İkimizde birlikte daha iyi yoldayız şimdi…
Saffet Kuramaz
—Niye bozayım ki, ben her şeyi biliyorum.
—Oğlum her şeyi bilemezsin, öyle zannedip ne yaptığının farkına varmazsın. Hem internete girmeni istemiyorum. Çok yüklü fatura geliyor.
—Baba ya, benden paranı mı sakınıyorsun yoksa?
—Yo. Ama gereksiz ve sana bir şey kazandırmayan yerlere giriyorsun. Söyle bakalım israf neye denir?
—Elindeki parayı gereksiz yerlere harcarsın ya, öyle bir şey…
—Biraz haklısın. Aferin sana.

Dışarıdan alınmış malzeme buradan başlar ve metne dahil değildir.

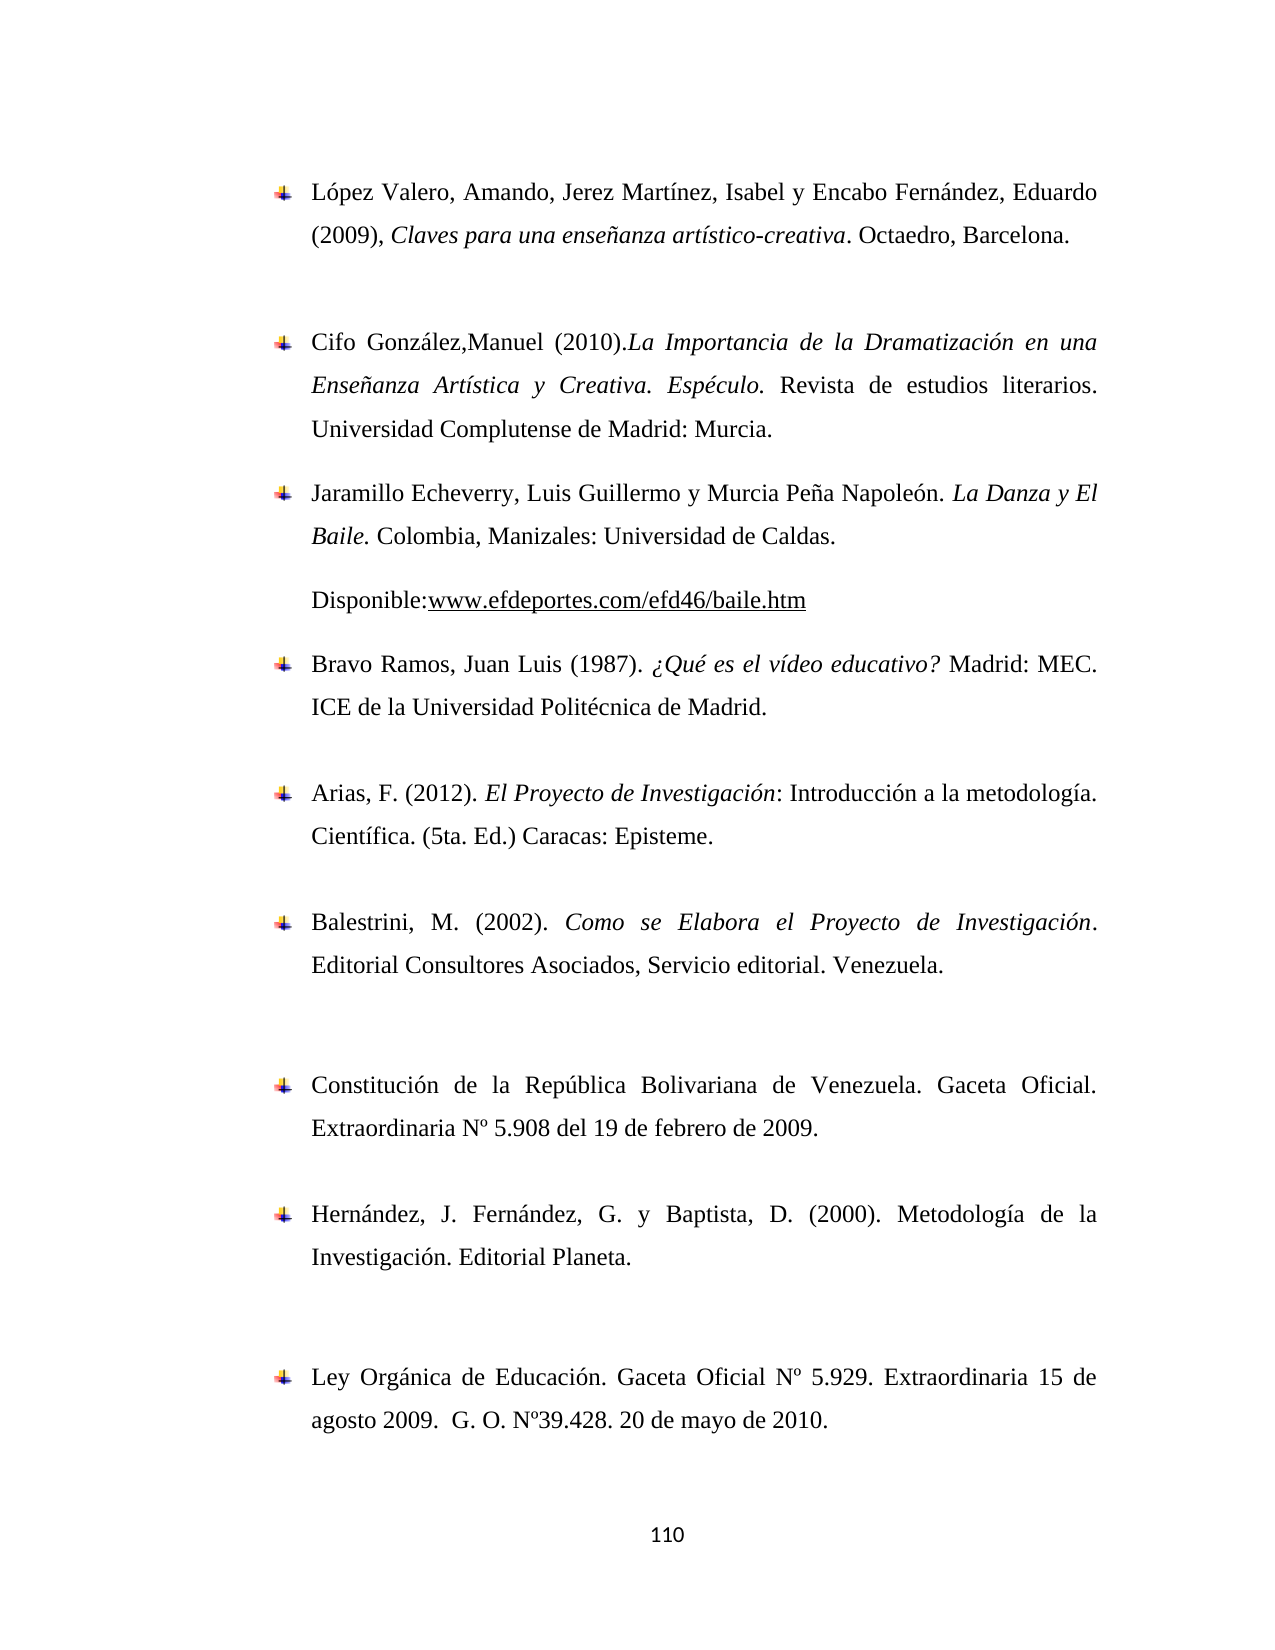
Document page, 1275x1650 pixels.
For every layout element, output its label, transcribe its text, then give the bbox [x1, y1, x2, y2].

Ama israf neye sahipsen onu gereksiz yere kullanmak ve harcamaktır.
—Ne gibi?
—Parayı, zamanı, yemeyi, içmeyi, giymeyi…
—Giydiğimden nasıl israf ederim ki, anlamadım.
—Giydiğin zaman onu hemen lekeler, yırtar ve giyilmez hale getirirsin.
—Of ya… Ben hep futbol oynuyor, çamur demeden, pis yermiş demeden giydiğim elbiseyi kirletiyor ve yırtıyorum. Bu israf mı şimdi?
—Evet. Bu israf ettiğin elbise yerine yenisini almak zorundayız o zaman. Bu değerdeki elbiseyi giyemeyen ve giymek isteyen o kadar çok çocuk var ki… Eğer sen elbisene zarar vermesen, o parayı bu çocuklar için kullanabilir ve onları sevindirebiliriz değil mi?
—Evet. Hem de ne güzel olur. Peki, zamandan nasıl israf ederiz ki?
—Ders çalışmayarak, kitap okumayarak, güzel şeyler yapmayarak, gereksiz oyunları fazla oynamayarak. Zaman öyle değerli ki, onun kıymetini bilen çok az insan var. Hep geçsin denilir ve geçtiğinde de dizler dövülür. Örneğin eğer on yıl önce şunları yapsaydım, şimdi nelerin sahibi olurdum gibi konuşurlar. Boş geçirdikleri zaman için yanar dururlar, niçin peki, zamandan israf ettikleri için. Ne yapacaksan şimdi yapmalısın, ertelememelisin. Anlaştık mı?
—Anlaştık.
—Ben şimdi futbol oymaya gidiyorum.
—Git ama akşama kadar sokakta kalma. Kendine iyi bir program yap ve onu uygula. Örneğin bir saat futbol oyna, sonra ev gel bir şeyler ye, yemek yedikten sonra biraz kitap oku. Okuduğundan ne anladığı bir kâğıda özetle ve seninle akşam tartışalım.
—Ama bir saat futbol oynamak az değil mi?
—Konuştuk ya her şeyin fazlası israf olur oğlum. Bir şeyi tadında yaşamalısın ve israf etmemelisin.
—Bu israf denilen şey, bayağı zormuş.
—Zor ama gereklidir. Sen buna uygun yaşadıkça zamanla alışacaksın. Şimdi bir deneyelim birlikte olmaz mı?
—Peki…
Bu konuşmadan sonra, oğlumun yaşadıklarına müdahale etmez oldum. İsrafı çok iyi anladı ve uyguluyor. Zamanı çok iyi uyguluyor. Geçenlerde uzun uyuduğum için oldukça eleştirildim doğrusu. Niçin bu kadar uyumuşum ve zamandan israf etmişim ki dedi. Haklıda. Uykuyu azaltmaya çalışacağım. Kendime daha fazla zaman ayıracağım. Oğluma ders verirken bana ders verir oldu gerçekten.